If my page file is set to 80 GB by default but isn't being used by applications because my actual RAM utilization is always under 80%, and they have a dedicated settings menu for it, you'd think they could make getting to that settings menu not take a minimum of 8 separate clicks (assuming you have memorized exactly where to go from the start, and never click the wrong button or link), 4 separate menus, 2 nested "Advanced" menus, and multiple fields and checkboxes to tick off and edit after all of that, just to say "Use less of my disk for the page file". This could literally be a slider in Settings.

The page file doesn't cause major system instability if you adjust its size, unless you're constantly using much more RAM than your system has, and the page file is manually set extremely small.

It just helps keep your system more stable by offloading excess data that can't be stored in RAM to your disk. My entire computer, even under heavy load, never needs more then 2-5 GB of space on top of my RAM, and that's when I'm running games at max settings, my browser with 40 tabs open, and multiple instances of 3D design software in the background, hardly a common enough occurrence for Windows to justify going "eh, maybe they'll actually need 80 GB, you never know", and never letting me change it even after I restart.
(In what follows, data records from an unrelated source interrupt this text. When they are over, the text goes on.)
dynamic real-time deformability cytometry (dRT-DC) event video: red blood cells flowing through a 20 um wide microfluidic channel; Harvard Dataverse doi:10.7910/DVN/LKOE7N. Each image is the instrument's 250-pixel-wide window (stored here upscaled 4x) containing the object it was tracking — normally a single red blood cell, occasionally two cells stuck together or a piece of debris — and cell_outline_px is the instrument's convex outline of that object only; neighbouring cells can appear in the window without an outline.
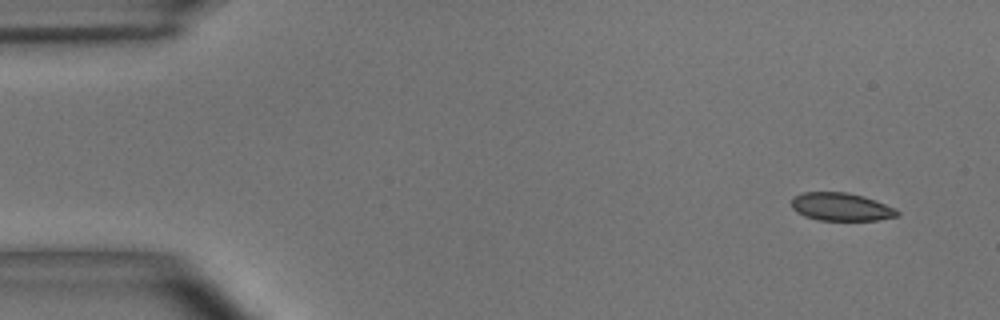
{"species": "common noctule bat (a hibernating species)", "species_latin": "Nyctalus noctula", "temperature_condition": "room temperature", "stored_images_in_passage": 7, "camera_frame_rate_fps": 3000, "um_per_image_px": 0.085, "animal": {"sex": "male", "body_mass_g": 15.6}, "frame": {"image": 1, "passage_image": 1, "time_ms": 0.0, "image_size_px": [1000, 320], "cell_outline_px": [[900, 216], [876, 220], [820, 220], [804, 216], [796, 212], [792, 208], [792, 196], [800, 192], [848, 192], [864, 196], [884, 204], [900, 212]], "centroid_in_image_um": [71.45, 17.57], "position_along_channel_um": 13.6, "area_um2": 17.28}}
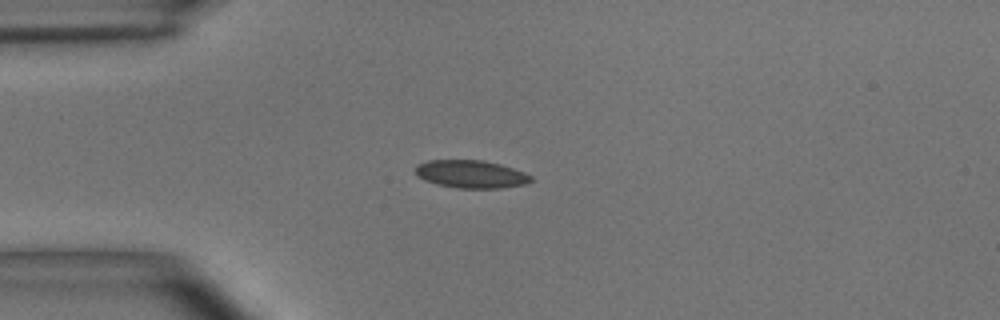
{"frame": {"image": 2, "passage_image": 4, "time_ms": 1.0, "image_size_px": [1000, 320], "cell_outline_px": [[532, 180], [524, 184], [500, 188], [456, 188], [436, 184], [424, 180], [416, 172], [416, 164], [428, 160], [484, 160], [500, 164], [524, 172], [532, 176]], "centroid_in_image_um": [40.03, 14.8], "position_along_channel_um": 45.0, "area_um2": 18.67}}
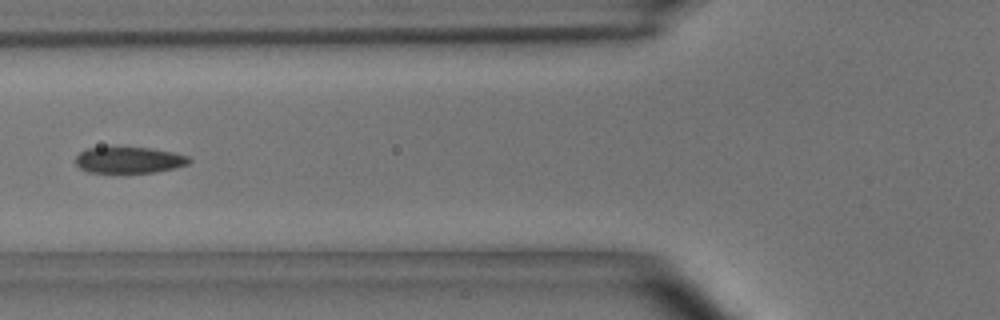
{"frame": {"image": 3, "passage_image": 6, "time_ms": 1.667, "image_size_px": [1000, 320], "cell_outline_px": [[192, 160], [188, 164], [176, 168], [156, 172], [124, 176], [88, 172], [80, 168], [76, 164], [76, 156], [80, 152], [88, 148], [112, 144], [152, 148], [172, 152], [188, 156]], "centroid_in_image_um": [10.92, 13.61], "position_along_channel_um": 114.9, "area_um2": 19.07}}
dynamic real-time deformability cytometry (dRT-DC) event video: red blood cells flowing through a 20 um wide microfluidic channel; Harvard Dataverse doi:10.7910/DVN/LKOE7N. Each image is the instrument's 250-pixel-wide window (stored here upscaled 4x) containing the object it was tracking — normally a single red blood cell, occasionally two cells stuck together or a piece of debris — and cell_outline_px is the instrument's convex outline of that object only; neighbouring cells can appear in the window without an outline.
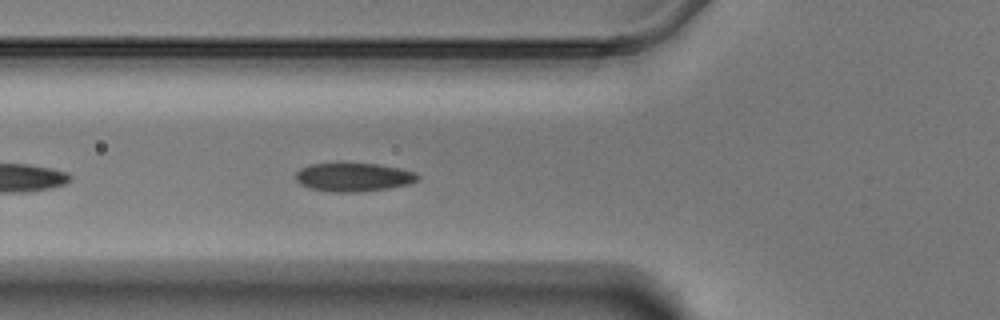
{"species": "Egyptian fruit bat (a non-hibernating species)", "species_latin": "Rousettus aegyptiacus", "temperature_condition": "warm", "stored_images_in_passage": 10, "camera_frame_rate_fps": 3000, "um_per_image_px": 0.085, "animal": {"sex": "male"}, "frame": {"image": 1, "passage_image": 6, "time_ms": 1.667, "image_size_px": [1000, 320], "cell_outline_px": [[420, 180], [412, 184], [388, 188], [360, 192], [328, 192], [312, 188], [300, 184], [296, 180], [296, 172], [300, 168], [312, 164], [376, 164], [400, 168], [416, 172], [420, 176]], "centroid_in_image_um": [30.11, 15.07], "position_along_channel_um": 95.7, "area_um2": 20.35}}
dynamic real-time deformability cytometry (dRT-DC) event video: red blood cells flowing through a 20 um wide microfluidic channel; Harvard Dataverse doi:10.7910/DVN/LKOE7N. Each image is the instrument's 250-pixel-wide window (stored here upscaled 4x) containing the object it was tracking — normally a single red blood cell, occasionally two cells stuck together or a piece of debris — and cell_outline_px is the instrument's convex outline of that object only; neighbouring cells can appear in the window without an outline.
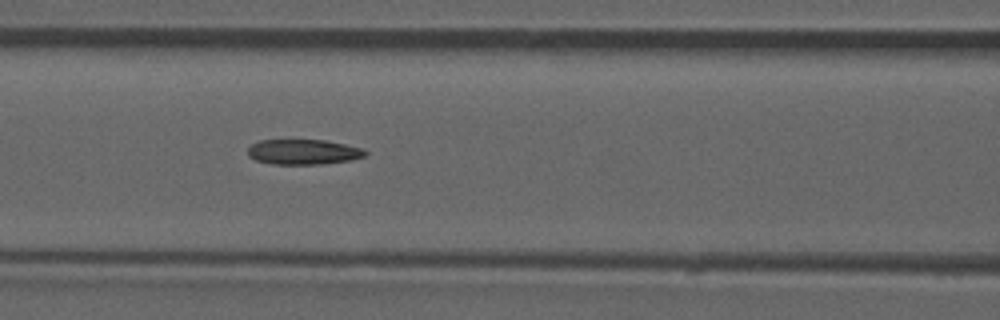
{"species": "common noctule bat (a hibernating species)", "species_latin": "Nyctalus noctula", "temperature_condition": "room temperature", "stored_images_in_passage": 51, "camera_frame_rate_fps": 3000, "um_per_image_px": 0.085, "animal": {"sex": "male", "forearm_length_mm": 52.5}, "frame": {"image": 1, "passage_image": 22, "time_ms": 7.0, "image_size_px": [1000, 320], "cell_outline_px": [[368, 152], [364, 156], [352, 160], [320, 164], [272, 164], [256, 160], [248, 156], [248, 148], [252, 144], [260, 140], [324, 140], [364, 148]], "centroid_in_image_um": [25.79, 12.91], "position_along_channel_um": 140.8, "area_um2": 17.22}}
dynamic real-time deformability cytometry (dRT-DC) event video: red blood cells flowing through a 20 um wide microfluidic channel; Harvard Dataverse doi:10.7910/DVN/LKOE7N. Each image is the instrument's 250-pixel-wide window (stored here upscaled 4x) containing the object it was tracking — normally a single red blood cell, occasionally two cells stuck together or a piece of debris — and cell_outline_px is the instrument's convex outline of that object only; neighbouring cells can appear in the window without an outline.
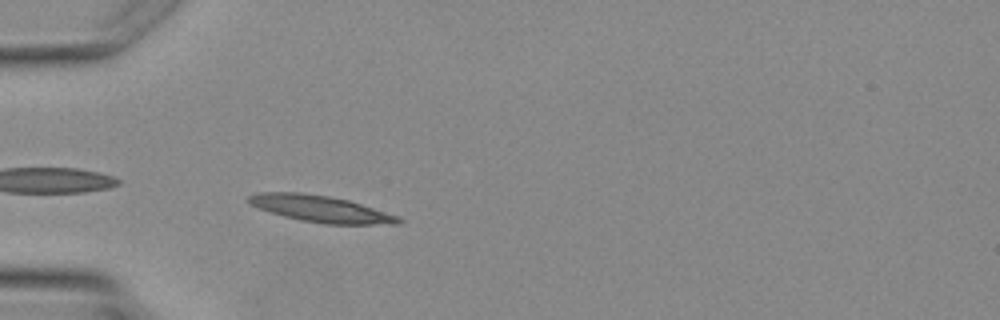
{"species": "Egyptian fruit bat (a non-hibernating species)", "species_latin": "Rousettus aegyptiacus", "temperature_condition": "warm", "stored_images_in_passage": 5, "camera_frame_rate_fps": 3000, "um_per_image_px": 0.085, "animal": {"sex": "female"}, "frame": {"image": 1, "passage_image": 5, "time_ms": 4.667, "image_size_px": [1000, 320], "cell_outline_px": [[404, 220], [400, 224], [324, 224], [300, 220], [284, 216], [260, 208], [252, 204], [248, 200], [248, 196], [260, 192], [304, 192], [332, 196], [348, 200], [396, 216]], "centroid_in_image_um": [27.26, 17.74], "position_along_channel_um": 57.7, "area_um2": 22.89}}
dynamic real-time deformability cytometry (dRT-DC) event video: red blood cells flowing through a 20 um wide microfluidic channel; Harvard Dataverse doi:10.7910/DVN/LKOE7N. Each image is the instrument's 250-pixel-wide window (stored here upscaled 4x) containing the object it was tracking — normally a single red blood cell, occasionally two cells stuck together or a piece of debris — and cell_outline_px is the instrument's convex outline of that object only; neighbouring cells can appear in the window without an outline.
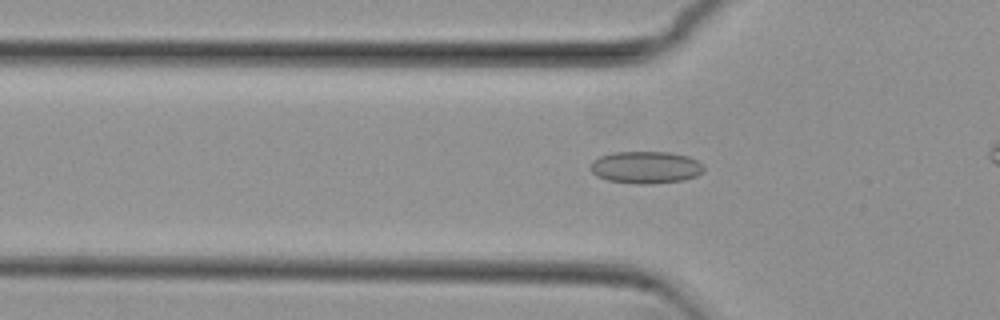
{"species": "common noctule bat (a hibernating species)", "species_latin": "Nyctalus noctula", "temperature_condition": "cold", "stored_images_in_passage": 40, "camera_frame_rate_fps": 3000, "um_per_image_px": 0.085, "animal": {"sex": "female", "body_mass_g": 29.2, "forearm_length_mm": 56.3}, "frame": {"image": 1, "passage_image": 14, "time_ms": 4.333, "image_size_px": [1000, 320], "cell_outline_px": [[704, 172], [696, 176], [684, 180], [648, 184], [640, 184], [608, 180], [596, 176], [592, 172], [592, 160], [600, 156], [612, 152], [668, 152], [688, 156], [696, 160], [704, 168]], "centroid_in_image_um": [54.89, 14.22], "position_along_channel_um": 70.9, "area_um2": 21.15}}
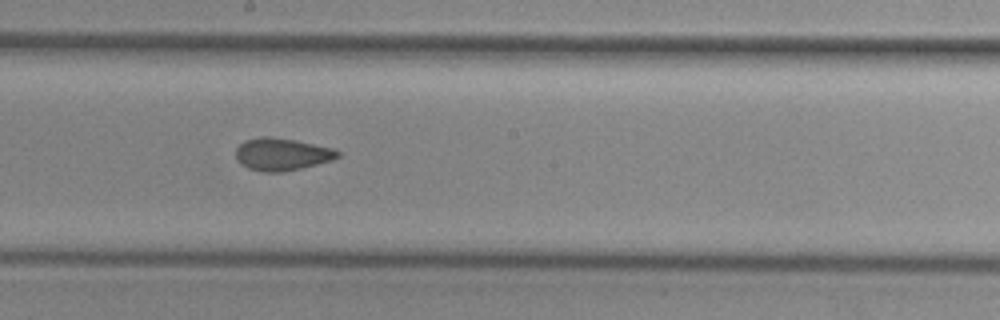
{"frame": {"image": 2, "passage_image": 26, "time_ms": 8.333, "image_size_px": [1000, 320], "cell_outline_px": [[340, 156], [332, 160], [284, 172], [264, 172], [248, 168], [236, 160], [236, 148], [244, 140], [260, 136], [272, 136], [296, 140], [332, 148], [340, 152]], "centroid_in_image_um": [23.93, 13.1], "position_along_channel_um": 224.3, "area_um2": 19.31}}
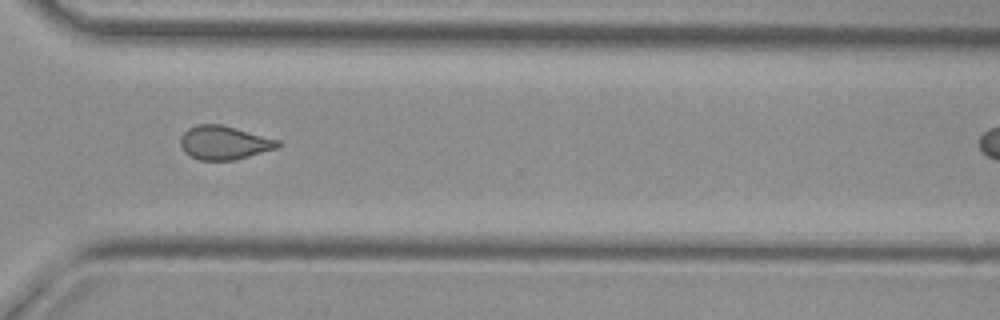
{"frame": {"image": 3, "passage_image": 36, "time_ms": 11.667, "image_size_px": [1000, 320], "cell_outline_px": [[284, 144], [280, 148], [236, 160], [200, 160], [184, 152], [180, 144], [180, 136], [188, 128], [196, 124], [220, 124], [236, 128], [280, 140]], "centroid_in_image_um": [19.1, 12.13], "position_along_channel_um": 351.5, "area_um2": 19.42}}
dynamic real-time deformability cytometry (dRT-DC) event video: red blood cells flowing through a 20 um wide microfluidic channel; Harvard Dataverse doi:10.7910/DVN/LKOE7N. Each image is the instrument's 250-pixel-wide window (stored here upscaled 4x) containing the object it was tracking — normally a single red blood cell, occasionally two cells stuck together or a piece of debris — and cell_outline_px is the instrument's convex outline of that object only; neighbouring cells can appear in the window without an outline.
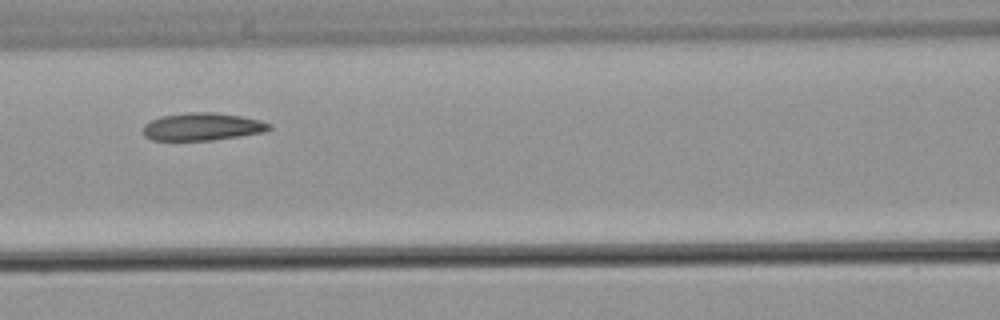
{"species": "common noctule bat (a hibernating species)", "species_latin": "Nyctalus noctula", "temperature_condition": "warm", "stored_images_in_passage": 3, "camera_frame_rate_fps": 3000, "um_per_image_px": 0.085, "animal": {"sex": "male", "body_mass_g": 21.5, "forearm_length_mm": 52.0}, "frame": {"image": 1, "passage_image": 3, "time_ms": 3.0, "image_size_px": [1000, 320], "cell_outline_px": [[272, 128], [264, 132], [240, 136], [212, 140], [152, 140], [144, 136], [140, 132], [144, 124], [160, 116], [188, 112], [216, 112], [240, 116], [260, 120], [272, 124]], "centroid_in_image_um": [17.17, 10.77], "position_along_channel_um": 149.4, "area_um2": 20.52}}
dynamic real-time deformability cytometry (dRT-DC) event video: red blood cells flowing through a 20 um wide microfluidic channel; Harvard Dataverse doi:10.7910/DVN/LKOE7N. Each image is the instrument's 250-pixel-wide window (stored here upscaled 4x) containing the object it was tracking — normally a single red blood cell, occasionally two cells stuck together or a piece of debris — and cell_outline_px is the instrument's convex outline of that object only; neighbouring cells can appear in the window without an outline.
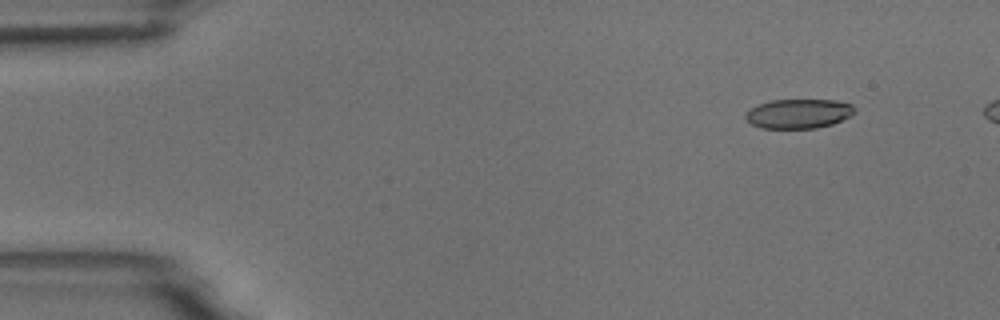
{"species": "common noctule bat (a hibernating species)", "species_latin": "Nyctalus noctula", "temperature_condition": "room temperature", "stored_images_in_passage": 6, "segment_of_instrument_passage": [2, 2], "camera_frame_rate_fps": 3000, "um_per_image_px": 0.085, "animal": {"sex": "male", "body_mass_g": 18.8}, "frame": {"image": 1, "passage_image": 6, "time_ms": 7.0, "image_size_px": [1000, 320], "cell_outline_px": [[856, 112], [832, 124], [816, 128], [760, 128], [752, 124], [744, 116], [744, 112], [756, 104], [772, 100], [836, 100], [852, 104], [856, 108]], "centroid_in_image_um": [67.85, 9.65], "position_along_channel_um": 17.1, "area_um2": 18.79}}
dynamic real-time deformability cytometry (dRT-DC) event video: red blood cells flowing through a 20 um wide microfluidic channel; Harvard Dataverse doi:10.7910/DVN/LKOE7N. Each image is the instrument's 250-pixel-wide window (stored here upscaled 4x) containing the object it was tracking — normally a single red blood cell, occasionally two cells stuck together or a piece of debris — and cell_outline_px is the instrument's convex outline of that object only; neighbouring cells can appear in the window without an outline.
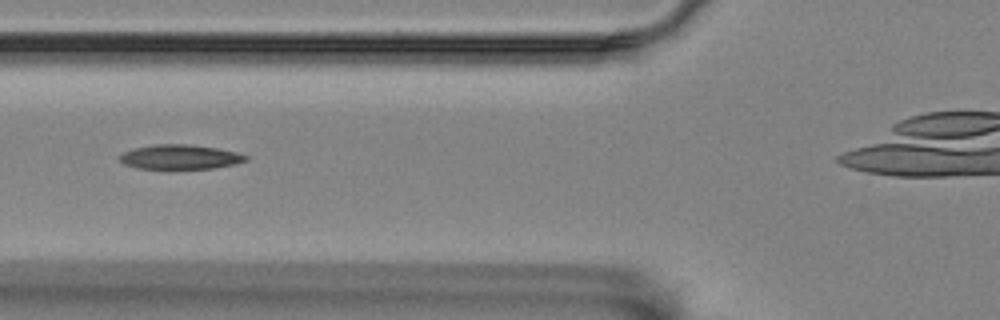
{"species": "Egyptian fruit bat (a non-hibernating species)", "species_latin": "Rousettus aegyptiacus", "temperature_condition": "room temperature", "stored_images_in_passage": 6, "camera_frame_rate_fps": 3000, "um_per_image_px": 0.085, "animal": {"sex": "female"}, "frame": {"image": 1, "passage_image": 2, "time_ms": 0.333, "image_size_px": [1000, 320], "cell_outline_px": [[248, 160], [236, 164], [212, 168], [136, 168], [124, 164], [120, 160], [120, 156], [124, 152], [136, 148], [156, 144], [192, 144], [216, 148], [236, 152], [248, 156]], "centroid_in_image_um": [15.34, 13.33], "position_along_channel_um": 110.5, "area_um2": 17.8}}
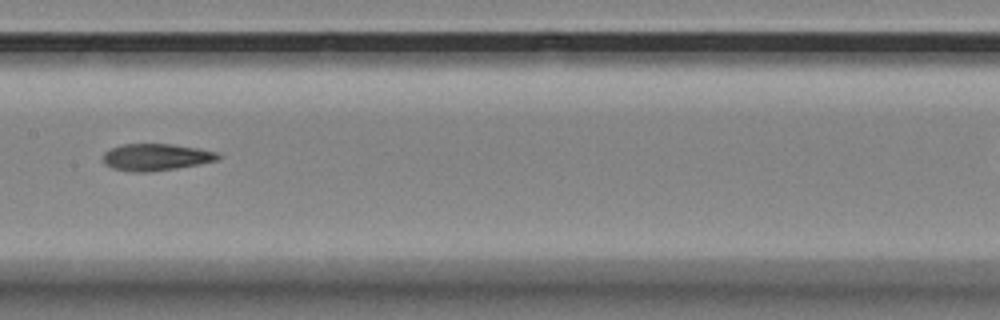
{"frame": {"image": 2, "passage_image": 4, "time_ms": 1.0, "image_size_px": [1000, 320], "cell_outline_px": [[220, 156], [216, 160], [176, 168], [148, 172], [132, 172], [112, 168], [104, 164], [104, 152], [112, 148], [124, 144], [172, 144], [220, 152]], "centroid_in_image_um": [13.24, 13.35], "position_along_channel_um": 194.2, "area_um2": 17.8}}
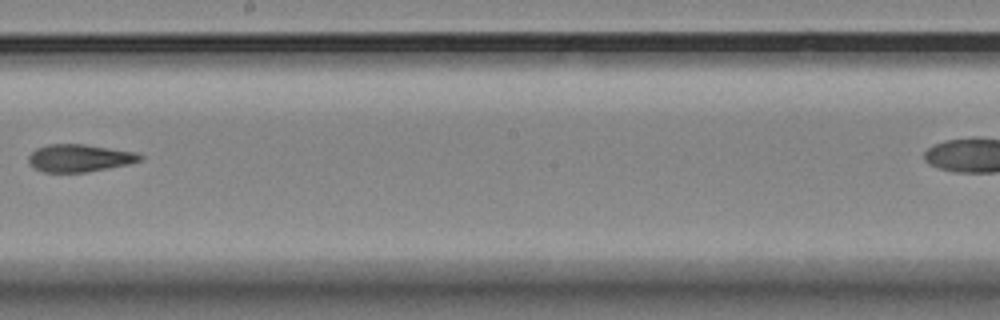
{"frame": {"image": 3, "passage_image": 5, "time_ms": 1.333, "image_size_px": [1000, 320], "cell_outline_px": [[144, 160], [128, 164], [84, 172], [44, 172], [28, 164], [28, 156], [36, 148], [48, 144], [84, 144], [136, 152], [144, 156]], "centroid_in_image_um": [6.76, 13.42], "position_along_channel_um": 241.4, "area_um2": 17.86}}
[–] FishFace@piefed.social 1 points 6 minutes ago

Swap is also used to offload data in RAM that's used infrequently to instead prioritise caching data that doesn't need to be in RAM but is nevertheless used more frequently.

If you're playing Dark Souls and have a web browser open in the background, each time you die the game may need to re-load some level data or assets from disk (e.g. they relate to the area you respawn in, but not where you keep dying). If the computer can instead keep those in RAM, you can respawn faster. If it has to put Chrome on disk that may be a worthwhile tradeoff.